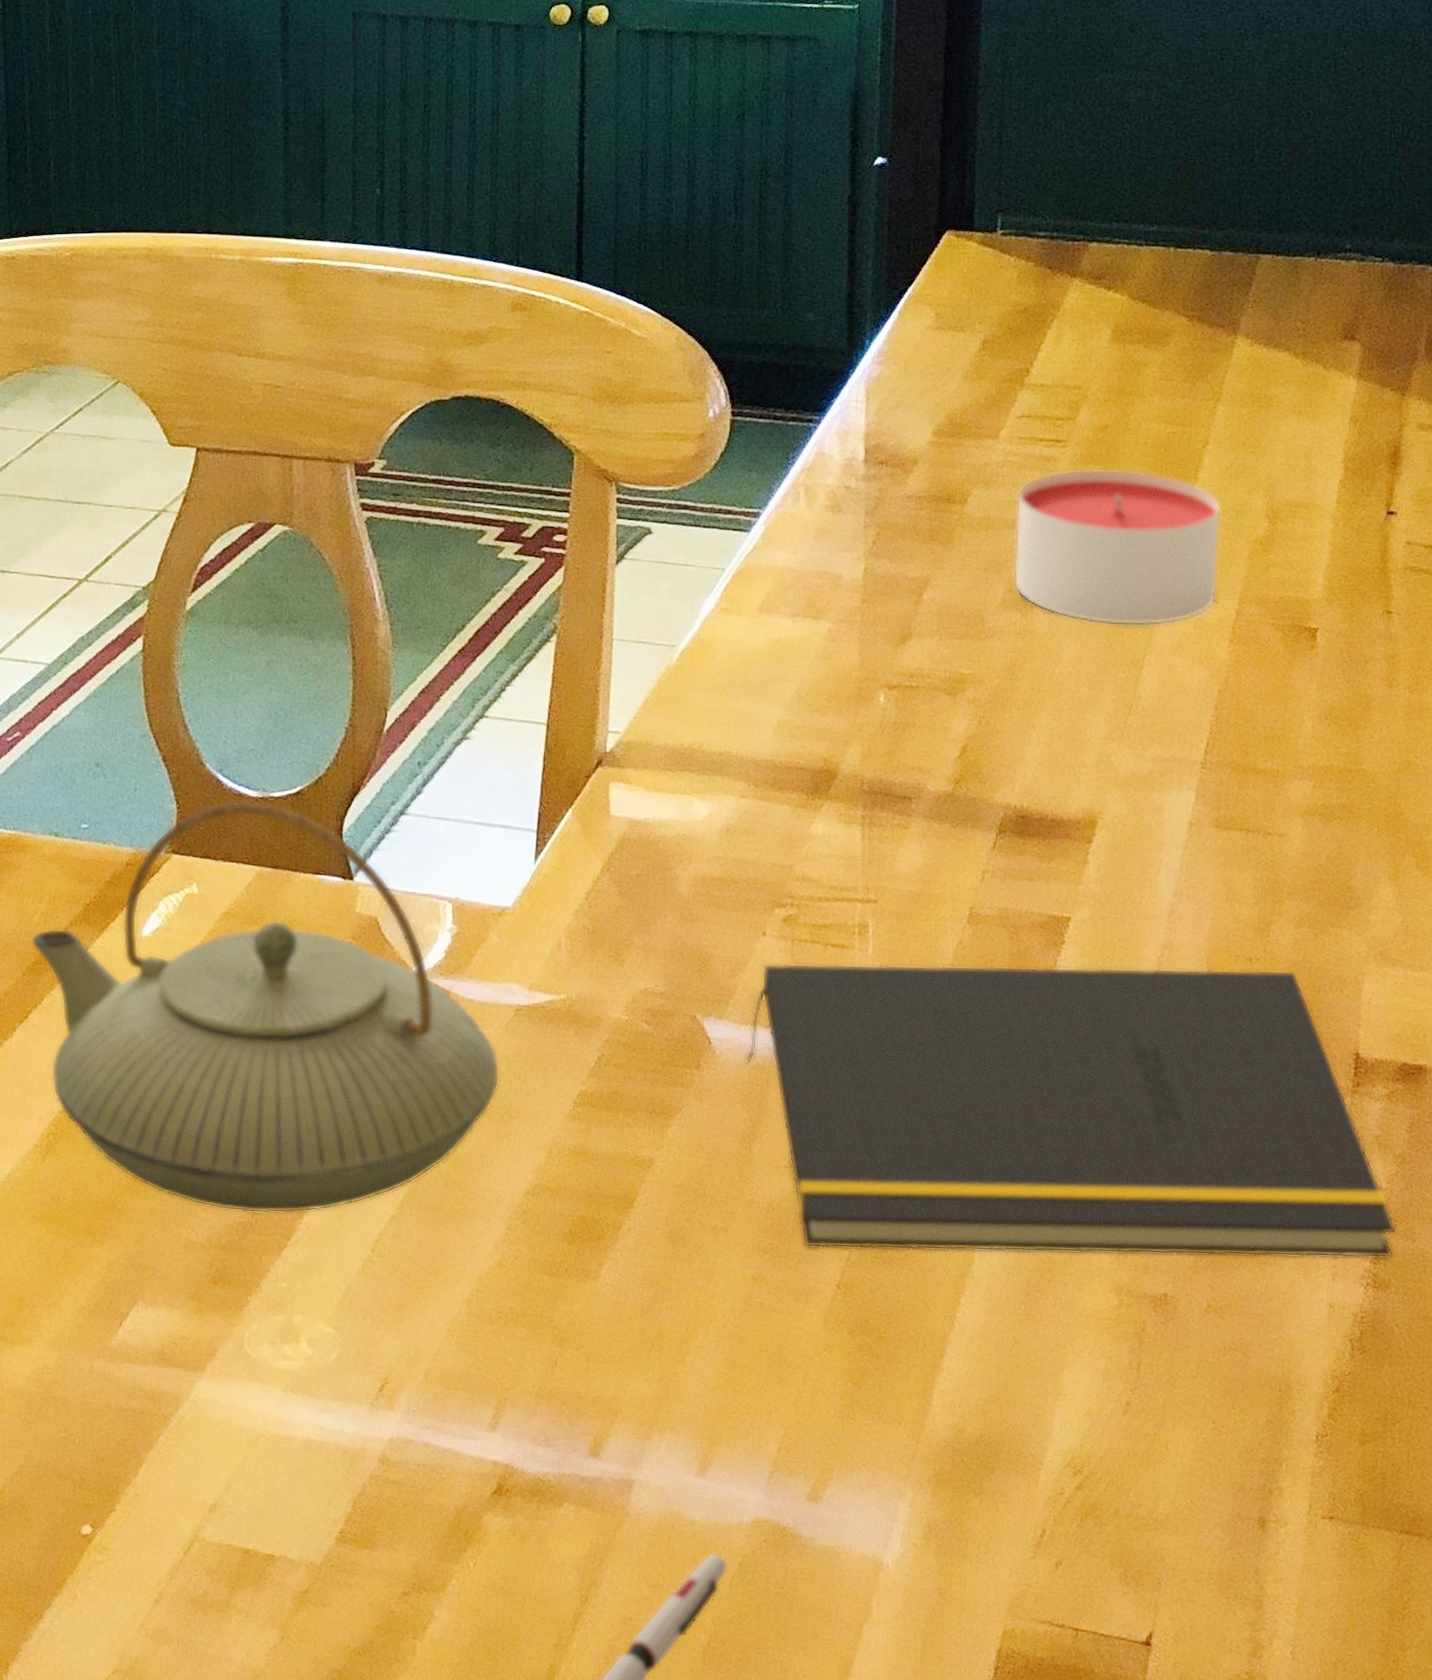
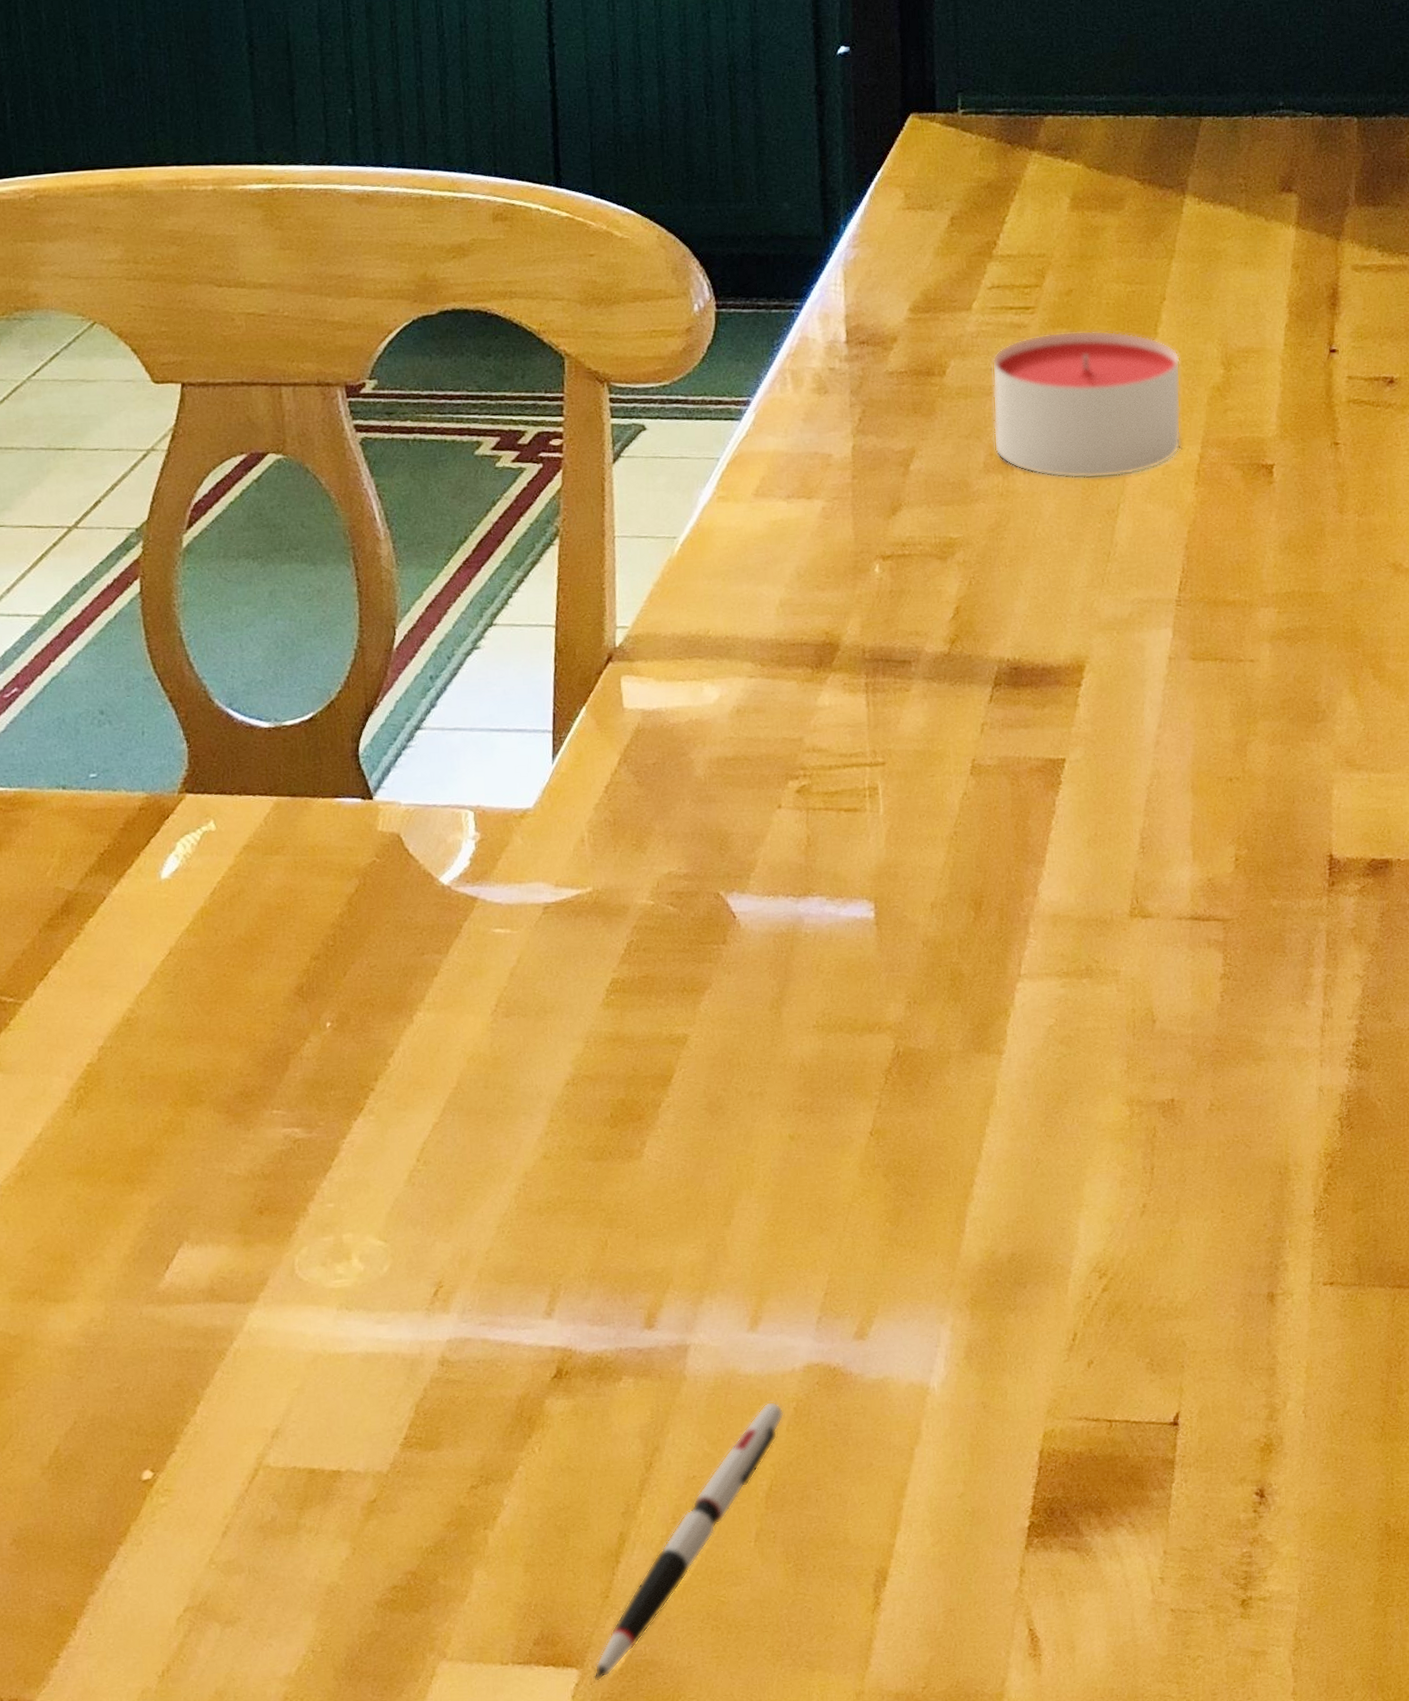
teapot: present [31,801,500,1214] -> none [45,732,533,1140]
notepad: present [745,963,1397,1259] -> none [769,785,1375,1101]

________

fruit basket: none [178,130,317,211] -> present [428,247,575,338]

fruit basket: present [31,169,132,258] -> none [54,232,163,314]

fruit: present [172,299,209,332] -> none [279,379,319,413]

________

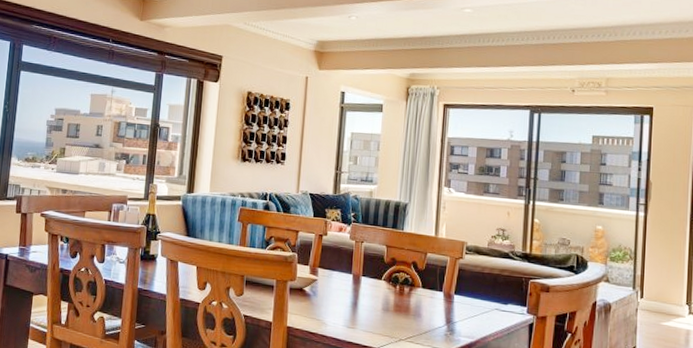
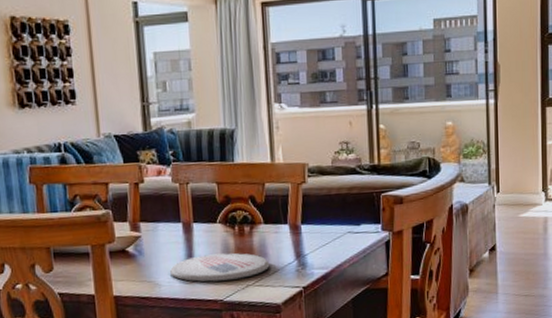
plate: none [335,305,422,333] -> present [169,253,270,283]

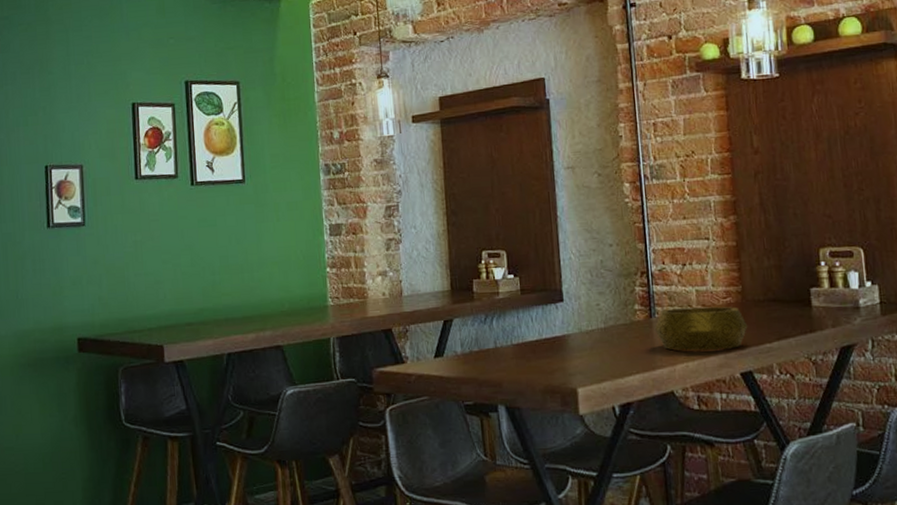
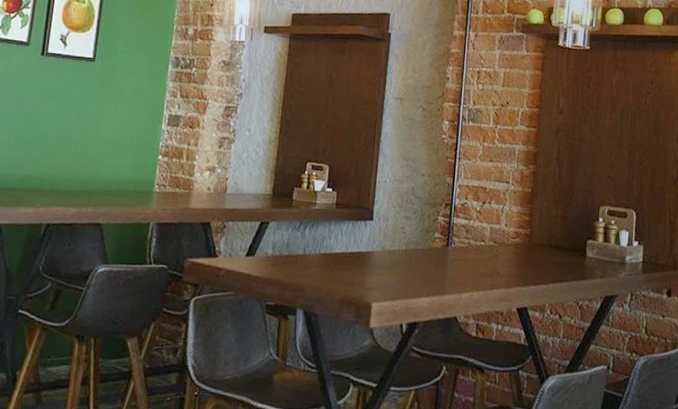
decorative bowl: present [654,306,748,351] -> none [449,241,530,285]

________

Using the material above, transcribe exactly the lines from the line with "teapot: present [31,801,500,1214]" to the line with "notepad: present [745,963,1397,1259]"; both count, and nothing else goes in.

■ RESULT:
teapot: present [31,801,500,1214] -> none [45,732,533,1140]
notepad: present [745,963,1397,1259] -> none [769,785,1375,1101]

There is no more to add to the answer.